Transcript
This transcript was autogenerated. To make changes, submit a PR.
Hey everyone, thanks for joining. I'll be talking about
the future of observabilitys following Opentelemetry's path.
By end of this talk, you will learn about how opentelemetry
can satisfy the need of observability. I'm Siddharthakhare
Khari. I'm working as a technical account manager with Newrelic.
Prior to joining Newrelic, I was working with Citrix as a software
developer. I like working with mobile apps,
especially enterprise mobile apps. And after joining new
Relic, I'm more focused on mobile app observability.
This is the agenda for today, where we will be talking about
what and why observabilitys, what is opentelemetry
and what are its core concepts? How industry is
adopting opentelemetry and what is the future of opentelemetry.

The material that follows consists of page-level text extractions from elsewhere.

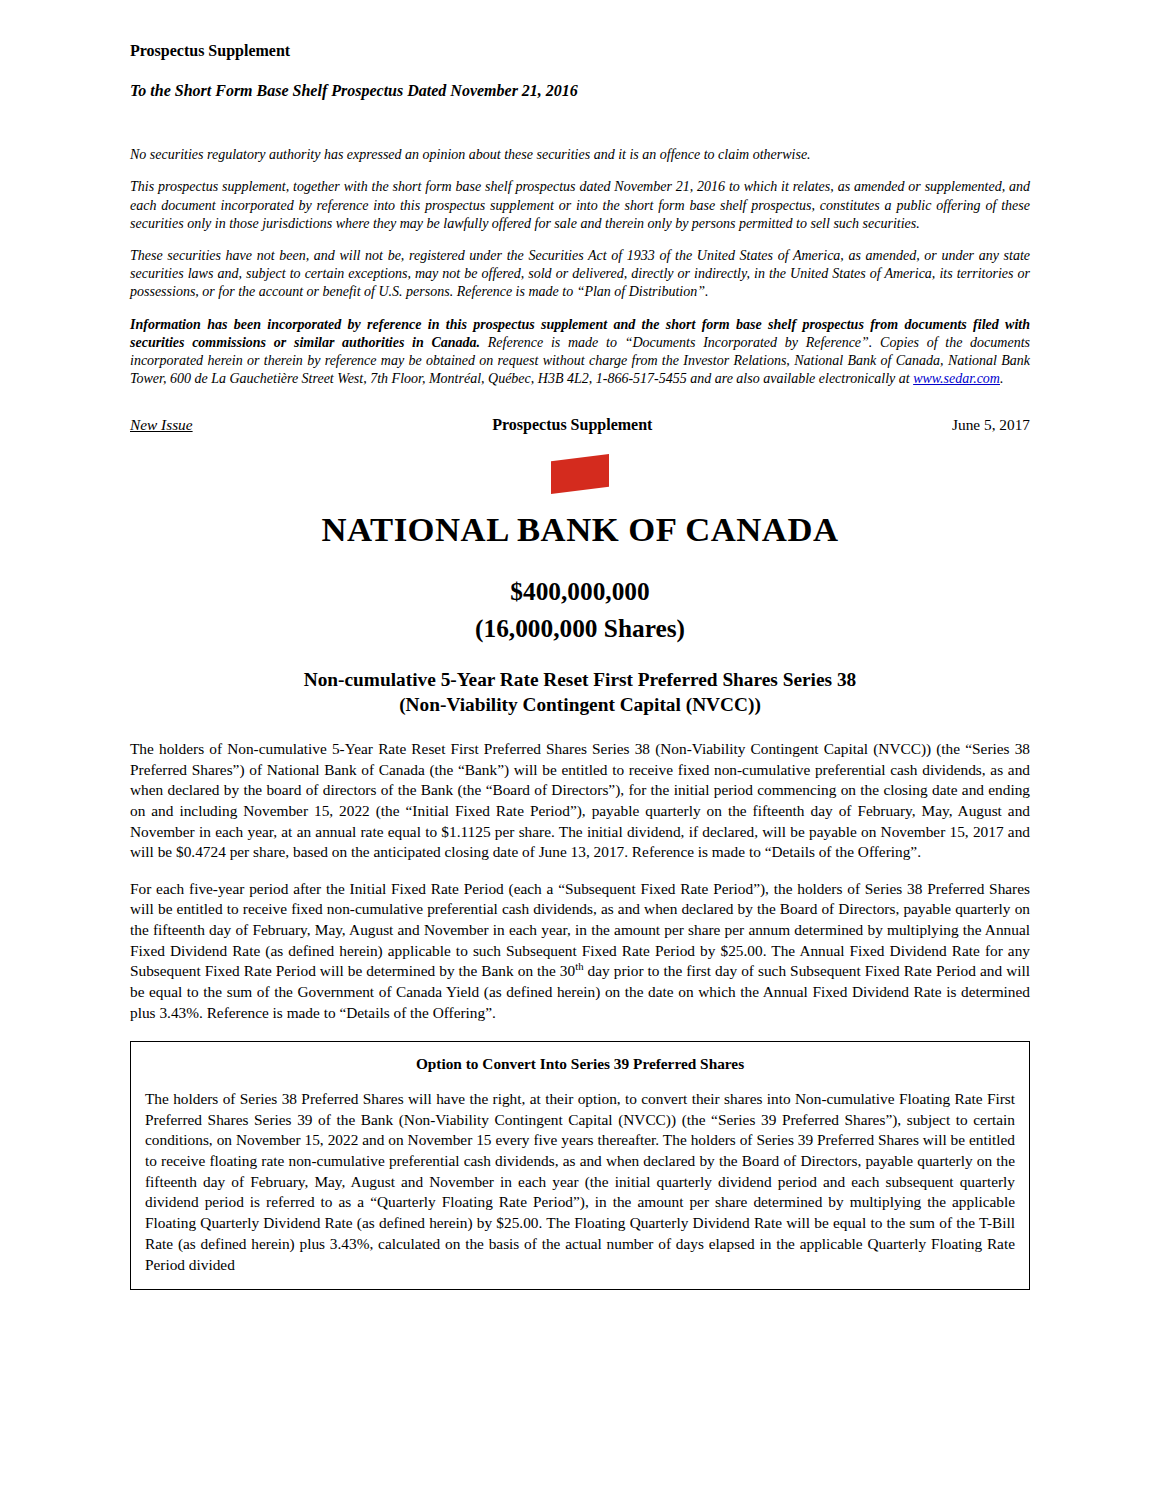Prospectus Supplement
To the Short Form Base Shelf Prospectus Dated November 21, 2016
No securities regulatory authority has expressed an opinion about these securities and it is an offence to claim otherwise.
This prospectus supplement, together with the short form base shelf prospectus dated November 21, 2016 to which it relates, as amended or supplemented, and each document incorporated by reference into this prospectus supplement or into the short form base shelf prospectus, constitutes a public offering of these securities only in those jurisdictions where they may be lawfully offered for sale and therein only by persons permitted to sell such securities.
These securities have not been, and will not be, registered under the Securities Act of 1933 of the United States of America, as amended, or under any state securities laws and, subject to certain exceptions, may not be offered, sold or delivered, directly or indirectly, in the United States of America, its territories or possessions, or for the account or benefit of U.S. persons. Reference is made to “Plan of Distribution”.
Information has been incorporated by reference in this prospectus supplement and the short form base shelf prospectus from documents filed with securities commissions or similar authorities in Canada. Reference is made to “Documents Incorporated by Reference”. Copies of the documents incorporated herein or therein by reference may be obtained on request without charge from the Investor Relations, National Bank of Canada, National Bank Tower, 600 de La Gauchetière Street West, 7th Floor, Montréal, Québec, H3B 4L2, 1-866-517-5455 and are also available electronically at www.sedar.com.
New Issue
Prospectus Supplement
June 5, 2017
NATIONAL BANK OF CANADA
$400,000,000
(16,000,000 Shares)
Non-cumulative 5-Year Rate Reset First Preferred Shares Series 38
(Non-Viability Contingent Capital (NVCC))
The holders of Non-cumulative 5-Year Rate Reset First Preferred Shares Series 38 (Non-Viability Contingent Capital (NVCC)) (the “Series 38 Preferred Shares”) of National Bank of Canada (the “Bank”) will be entitled to receive fixed non-cumulative preferential cash dividends, as and when declared by the board of directors of the Bank (the “Board of Directors”), for the initial period commencing on the closing date and ending on and including November 15, 2022 (the “Initial Fixed Rate Period”), payable quarterly on the fifteenth day of February, May, August and November in each year, at an annual rate equal to $1.1125 per share. The initial dividend, if declared, will be payable on November 15, 2017 and will be $0.4724 per share, based on the anticipated closing date of June 13, 2017. Reference is made to “Details of the Offering”.
For each five-year period after the Initial Fixed Rate Period (each a “Subsequent Fixed Rate Period”), the holders of Series 38 Preferred Shares will be entitled to receive fixed non-cumulative preferential cash dividends, as and when declared by the Board of Directors, payable quarterly on the fifteenth day of February, May, August and November in each year, in the amount per share per annum determined by multiplying the Annual Fixed Dividend Rate (as defined herein) applicable to such Subsequent Fixed Rate Period by $25.00. The Annual Fixed Dividend Rate for any Subsequent Fixed Rate Period will be determined by the Bank on the 30th day prior to the first day of such Subsequent Fixed Rate Period and will be equal to the sum of the Government of Canada Yield (as defined herein) on the date on which the Annual Fixed Dividend Rate is determined plus 3.43%. Reference is made to “Details of the Offering”.
Option to Convert Into Series 39 Preferred Shares
The holders of Series 38 Preferred Shares will have the right, at their option, to convert their shares into Non-cumulative Floating Rate First Preferred Shares Series 39 of the Bank (Non-Viability Contingent Capital (NVCC)) (the “Series 39 Preferred Shares”), subject to certain conditions, on November 15, 2022 and on November 15 every five years thereafter. The holders of Series 39 Preferred Shares will be entitled to receive floating rate non-cumulative preferential cash dividends, as and when declared by the Board of Directors, payable quarterly on the fifteenth day of February, May, August and November in each year (the initial quarterly dividend period and each subsequent quarterly dividend period is referred to as a “Quarterly Floating Rate Period”), in the amount per share determined by multiplying the applicable Floating Quarterly Dividend Rate (as defined herein) by $25.00. The Floating Quarterly Dividend Rate will be equal to the sum of the T-Bill Rate (as defined herein) plus 3.43%, calculated on the basis of the actual number of days elapsed in the applicable Quarterly Floating Rate Period divided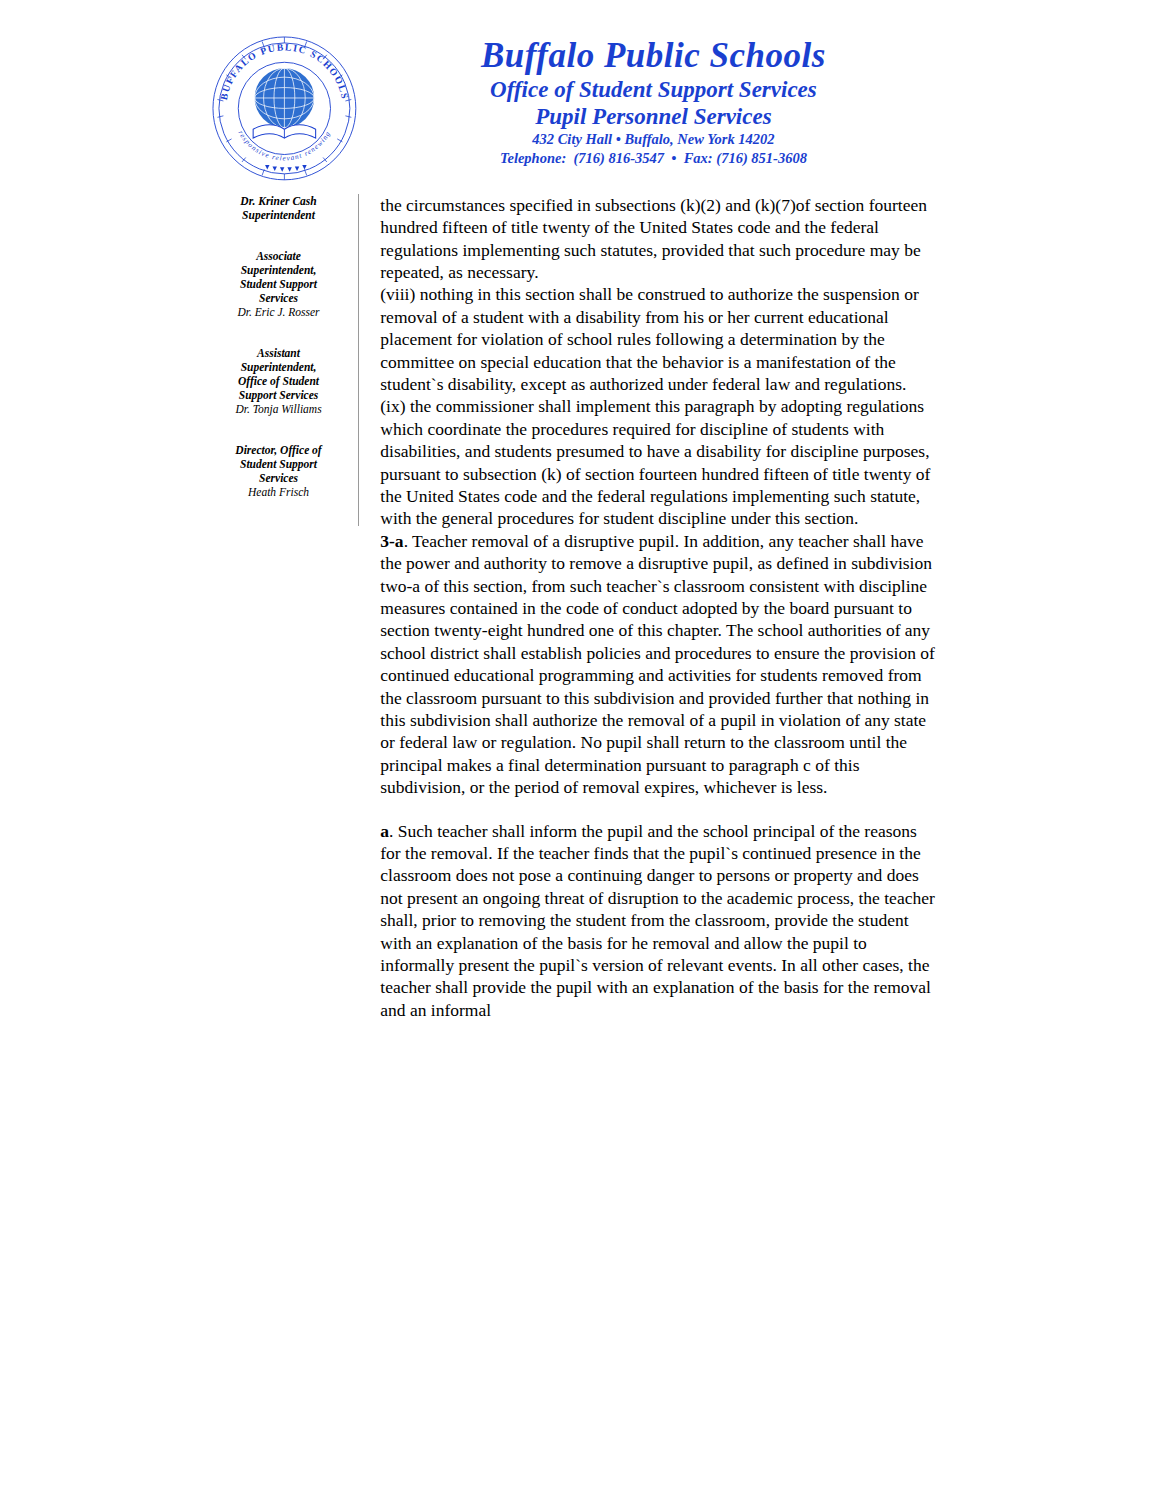BUFFALO PUBLIC SCHOOLS responsive relevant renewing
Buffalo Public Schools
Office of Student Support Services
Pupil Personnel Services
432 City Hall • Buffalo, New York 14202
Telephone: (716) 816-3547 • Fax: (716) 851-3608
Dr. Kriner Cash
Superintendent
Associate
Superintendent,
Student Support
Services
Dr. Eric J. Rosser
Assistant
Superintendent,
Office of Student
Support Services
Dr. Tonja Williams
Director, Office of
Student Support
Services
Heath Frisch
the circumstances specified in subsections (k)(2) and (k)(7)of section fourteen hundred fifteen of title twenty of the United States code and the federal regulations implementing such statutes, provided that such procedure may be repeated, as necessary.
(viii) nothing in this section shall be construed to authorize the suspension or removal of a student with a disability from his or her current educational placement for violation of school rules following a determination by the committee on special education that the behavior is a manifestation of the student`s disability, except as authorized under federal law and regulations.
(ix) the commissioner shall implement this paragraph by adopting regulations which coordinate the procedures required for discipline of students with disabilities, and students presumed to have a disability for discipline purposes, pursuant to subsection (k) of section fourteen hundred fifteen of title twenty of the United States code and the federal regulations implementing such statute, with the general procedures for student discipline under this section.
3-a. Teacher removal of a disruptive pupil. In addition, any teacher shall have the power and authority to remove a disruptive pupil, as defined in subdivision two-a of this section, from such teacher`s classroom consistent with discipline measures contained in the code of conduct adopted by the board pursuant to section twenty-eight hundred one of this chapter. The school authorities of any school district shall establish policies and procedures to ensure the provision of continued educational programming and activities for students removed from the classroom pursuant to this subdivision and provided further that nothing in this subdivision shall authorize the removal of a pupil in violation of any state or federal law or regulation. No pupil shall return to the classroom until the principal makes a final determination pursuant to paragraph c of this subdivision, or the period of removal expires, whichever is less.
a. Such teacher shall inform the pupil and the school principal of the reasons for the removal. If the teacher finds that the pupil`s continued presence in the classroom does not pose a continuing danger to persons or property and does not present an ongoing threat of disruption to the academic process, the teacher shall, prior to removing the student from the classroom, provide the student with an explanation of the basis for he removal and allow the pupil to informally present the pupil`s version of relevant events. In all other cases, the teacher shall provide the pupil with an explanation of the basis for the removal and an informal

But before we start, let me clarify
one question for you, which comes in everyone's mind when we talk
about observability or monitoring.
How many tools any company uses to collect the telemetry
data? And the answer is somewhere around four to six tools.
First, let's discuss about the difference between
monitoring and observability. So traditional monitoring
is all about the hiccups which you face in your system in day
to day work. And mostly it's all about whether
the service is red, or it's green, or it's up or
down. And it can trigger some alerts
around the response times, the application crashes,
et cetera. However, observabilitys is a
lot more than that, and it is based on three major
pillars, which is metrics, logs and traces.
So what is observabilitys? Observability is
all about understanding the internal state of your system
based upon the output which it generates.
So this is something which everyone is familiar of where
things works perfectly fine in your system.
However, as you push it to production,
it fails and that's where we consider it as
an ops problem. In some scenarios,
people even say that it's working fine in my container.
Maybe you are not deploying the container correctly. Again,
that is not the case. That's where observability comes
to the rescue. And it can help different
personas in your organizations. Let's take a look into
it. So for developers, they can use observability to debug
their code, to identify the performance bottlenecks, and to ensure
that their features are working as expected in production.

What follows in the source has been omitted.